La Cité de la peur
1994 Comedy / Thriller   
 
Credits
  • Director: Alain Berbérian
  • Script: Alain Chabat, Dominique Farrugia, Chantal Lauby
  • Photo: Laurent Dailland
  • Music: Philippe Chany
  • Cast: Chantal Lauby (Odile Deray), Alain Chabat (Serge Karamazov), Dominique Farrugia (Simon Jérémi), Gérard Darmon (Commissaire Bialès), Sam Karmann (L'homme inquiétant), Patrick Lizana (Grimaldi), Jean-Christophe Bouvet (Jean-Paul Martoni), Eric Prat (Garcia), Marc de Jonge (Le patron de Karamazov), Valérie Lemercier (La veuve de M. Jacques), Tchéky Karyo (M. Jacques), Jean-Pierre Bacri (Le projectionniste), Daniel Gélin (M. Mireille), Eddy Mitchell (Le projectionniste)
  • Country: France
  • Language: French
  • Runtime: 102 min
  • Aka: Fear City: A Family-Style Comedy; Le Film de les nuls
 
 
 
Summary
Odile Deray, press secretary responsible for promoting the low budget horror film “Red is Dead”, hires a security agent, Serge Karamazov, to protect the film’s star, Simon Jérémi, during the Cannes Film Festival.  The film becomes a sensation when, during each of its showings, the projectionist is murdered in exactly the same way as in the film – by a hooded stranger with a hammer and sickle.  The debonair Commissaire Bialès is assigned to the case, but Odile quickly discovers that he may be the killer...

Review
La Cité de la peur marks the big screen début for one of France’s most popular comedy teams, Les Nuls, who achieved celebrity through their regular appearances on the French TV channel, Canal+ in the 1980s and early 1990s.  Their anarchic, often surreal brand of comedy may not be to everyone’s taste, but they retain a prominent place in French culture and La Cité de la peur has all that it takes to be a cult film.
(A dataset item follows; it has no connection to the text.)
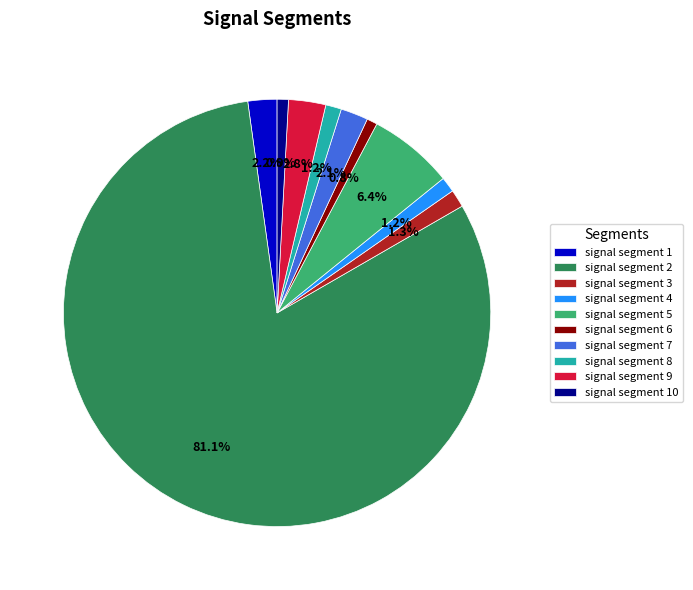

Which slice is the largest?

signal segment 2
Beginning with a spoof horror sequence (which is hilarious, brilliantly wrong-footing the spectator), the film rapidly becomes a parody of the American mystery horror film, with abundant references to many films of the genre from the 1980s.  Although far from subtle, the comedy is very effective, and even when the jokes are in very bad taste it is hard not to laugh out loud and enjoy everything that gets thrown in our face.  An actor who throws up whenever he is happy and a bodyguard with serious diarrhoeic problems illustrate the level of humour the film descends to for laughs, but a well-paced script and some ebullient performances make up for it in the end.